■ **Problem**
The word "Tennis" may appear in lines of the data; say how many such lines there are, with nothing beyond the number.

■ **The records**

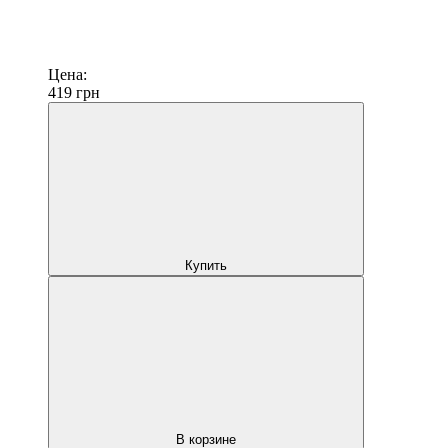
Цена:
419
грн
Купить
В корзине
* * *
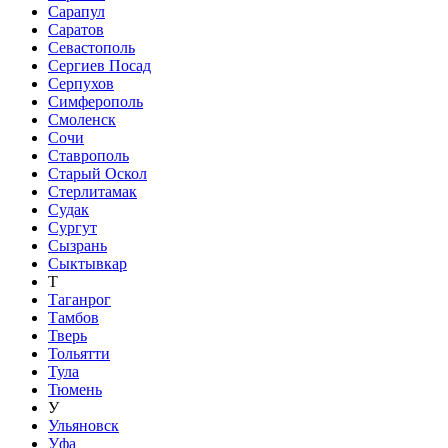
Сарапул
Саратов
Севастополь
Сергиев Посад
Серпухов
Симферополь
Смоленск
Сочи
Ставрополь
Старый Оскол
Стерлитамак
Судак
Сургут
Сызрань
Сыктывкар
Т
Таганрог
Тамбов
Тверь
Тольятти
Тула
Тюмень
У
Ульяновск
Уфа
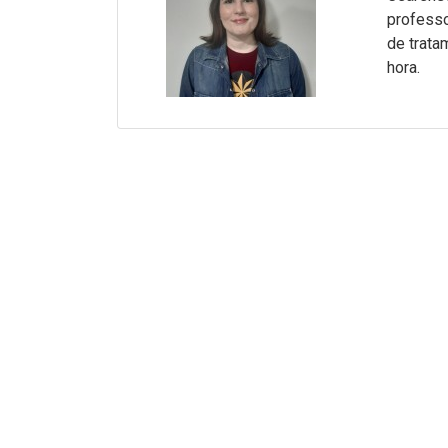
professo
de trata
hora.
* * *
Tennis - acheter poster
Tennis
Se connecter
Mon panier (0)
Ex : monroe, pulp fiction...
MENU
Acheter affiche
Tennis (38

■ **Response below**
3